22. “Tell Me You Love Me” (2007)
It’s very rare for an HBO series to only last one season: When a series isn’t working during its initial run, the network will often give the creator a chance to re-tool for a shortened second season to see if the project can be saved. Such was not ultimately the case with Cynthia Mort’s “Tell Me You Love Me.” The show centered around three couples struggling with intimacy issues and featured some of the most graphic simulated sex in TV history. Filmed with handheld cameras and using only diegetic sound, it ended up being too invasive and provocative for most viewers. Low ratings forced Mort to reshape the series for a prospective second season, but she was unable to find a new direction HBO liked. The series came to an end as a result, but it will always be one of HBO’s most unconventional and daring half-hour dramas.
21. “Selfie” (2014)
The idea of a 21st century spin on “My Fair Lady” wasn’t exactly the sexiest pitch heading into the 2014 fall television series, but Emily Kapnek’s half-hour ABC comedy series about a social media obsessor and the marketing guru who agrees to help change her image turned out to be one of the season’s biggest surprises. Credit much of the show’s success to the chemistry between John Cho and Karen Gillan, two talented performers who were finally getting into the groove of their characters’ relationship when ABC pulled the plug on the remaining episodes. Unlike “A to Z,” the other one-season rom-com that aired in 2014, “Selfie” had an energized wit and an interracial couple at its center that made it feel especially unique in the television landscape (John Cho was also the first Asian-American lead on a TV rom-com). While not ultimately the most original show of its genre, “Selfie” was groundbreaking in its own way and deserved more time to explore the budding romance at its core.

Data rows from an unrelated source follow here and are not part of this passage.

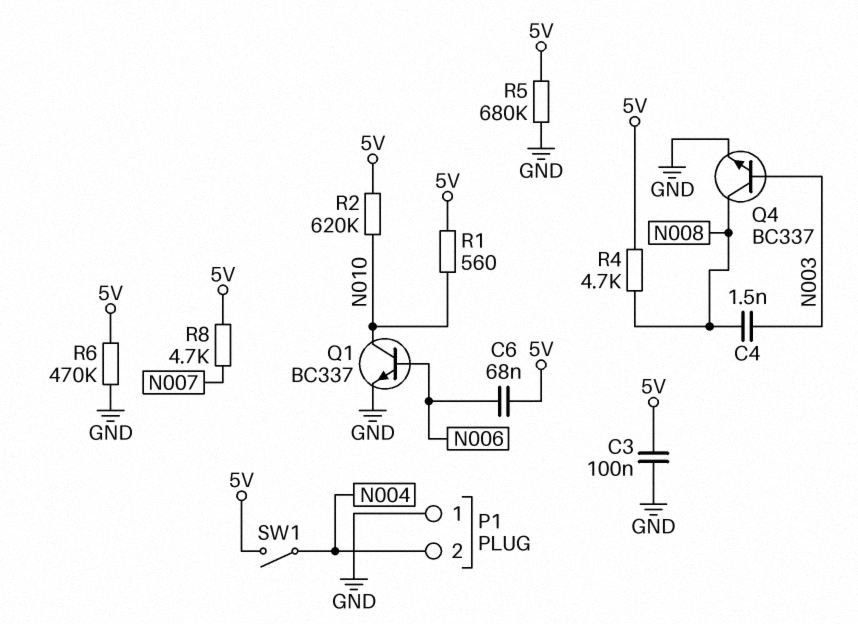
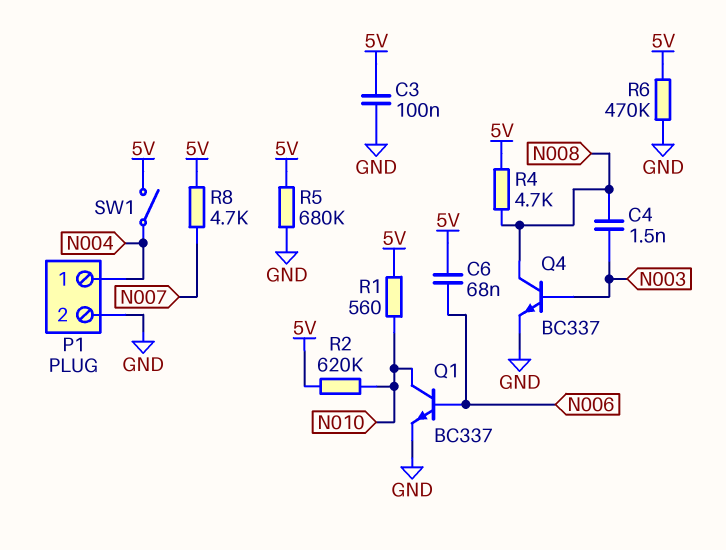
P1 pin 1: GND -> N004
P1 pin 2: N004 -> GND

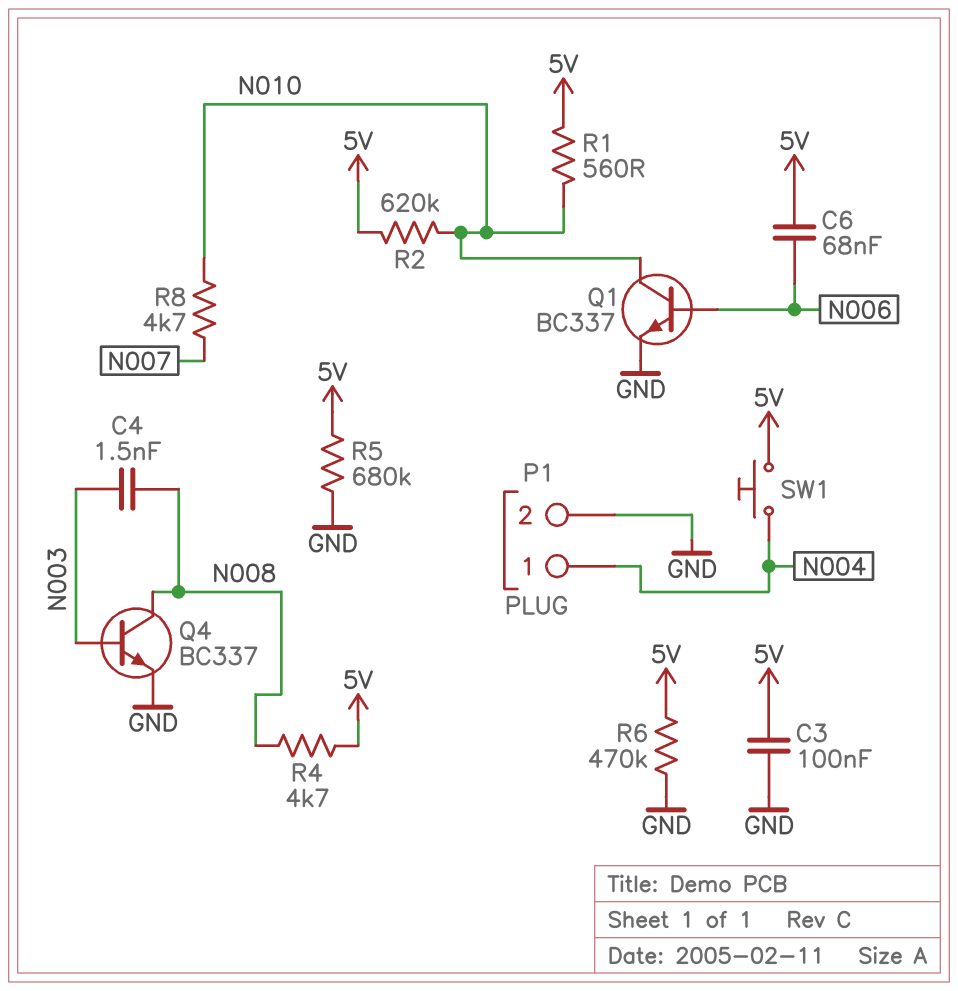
R8: 4.7k (5V, N007) -> 4.7k (N007, N010)
SW1: switch (5V, N004) -> button (5V, N004)

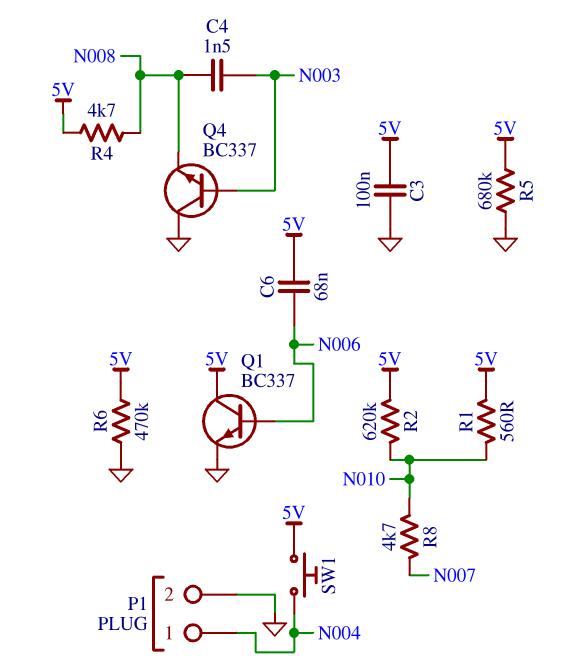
Q1: NPN BC337 (B N006, C N010, E GND) -> NPN BC337 (B N006, C 5V, E GND)
Q4: NPN BC337 (B N003, C N008, E GND) -> NPN BC337 (B N003, C GND, E N008)

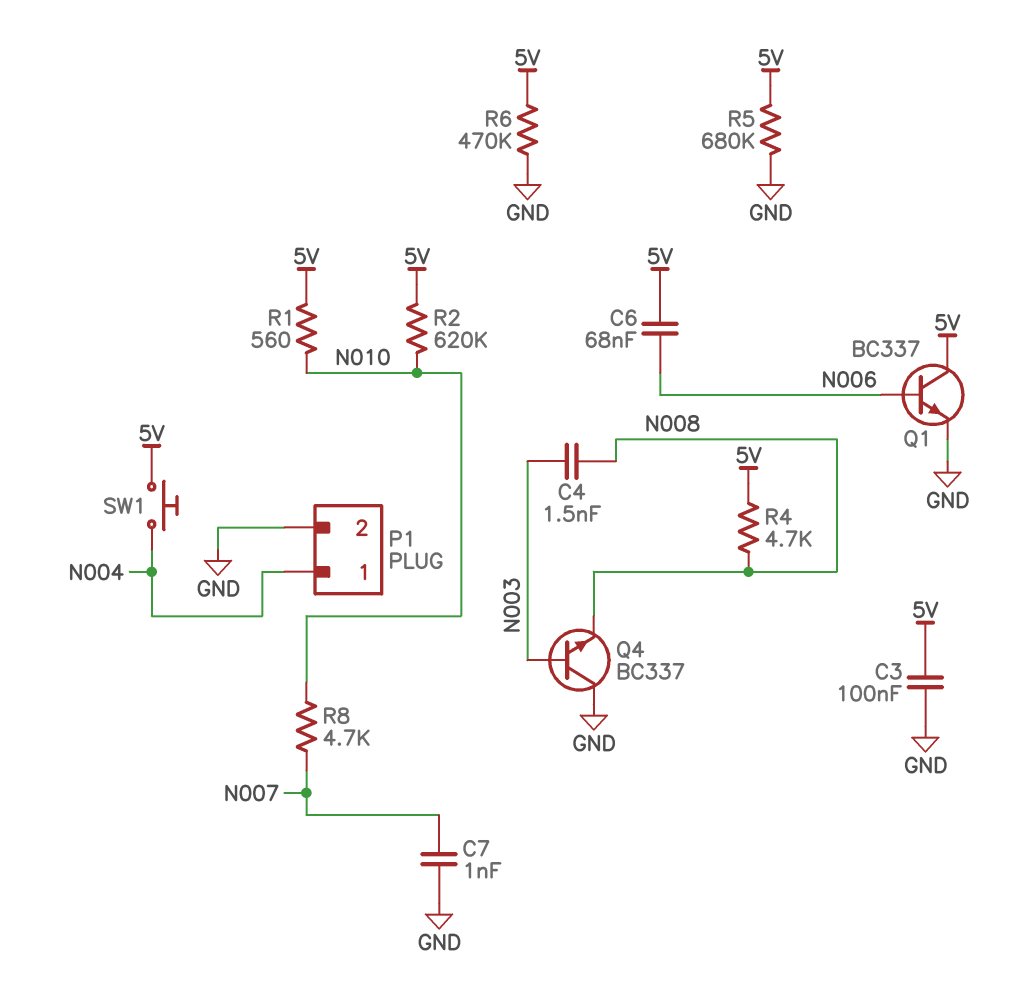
C7: none -> 1nF (GND, N007)

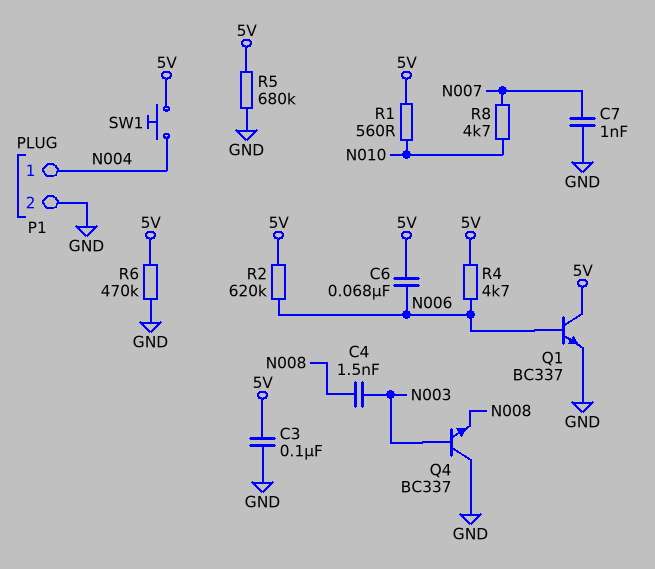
R2: 620k (5V, N010) -> 620k (5V, N006)
R4: 4.7k (5V, N008) -> 4.7k (5V, N006)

20. “Kitchen Confidential” (2005)
Before Bradley Cooper become a four-time Oscar nominee and one of the biggest actors in the world, he tried and failed to launch a successful primetime comedy with FOX’s “Kitchen Confidential.” The series was based off Anthony Bourdain’s bestselling non-fiction book of the same name and starred Cooper as a Bourdain-like bad boy chef in the kitchen. While Cooper was a natural fit for the role, turning up his renegade charm to the highest volume, it was really the supporting cast that turned the series into an unexpectedly enjoyable half-hour ensemble piece. John Francis Daley, Jaime King, Frank Langella, and John Cho were all featured in the cast, but the series only lasted four episodes on the air after low ratings and FOX’s airing of the World Series got in its way.
19. “Profit” (1996)
Take “American Psycho,” add a whole extra level of weirdness, and you end up with the Adrian Pasdar-starring “Profit.” One of Fox’s most audacious ’90s experiments, it reflected the network’s interest in edge…as long as it got ratings. “Profit” made its mark, however, as a show which almost deliberately alienated audiences, even while it fascinates us now. The show has been off the air for 20 years, and yet nothing since has been as fascinated with the impact of media on the vulnerable mind.
18. “The Good Guys” (2010)
One commonality that emerges in looking at this list is that quirky shows have a bad habit of dying on the vine. And certainly “The Good Guys” was never able to escape that label, given the way it was playing with old school cop show tropes in contrast to a more academic approach. But it also had Bradley Whitford sporting a perfectly manicured mustache, and Colin Hanks proving his straight man powers. This is one where it would have been fun to see it evolve over a few seasons.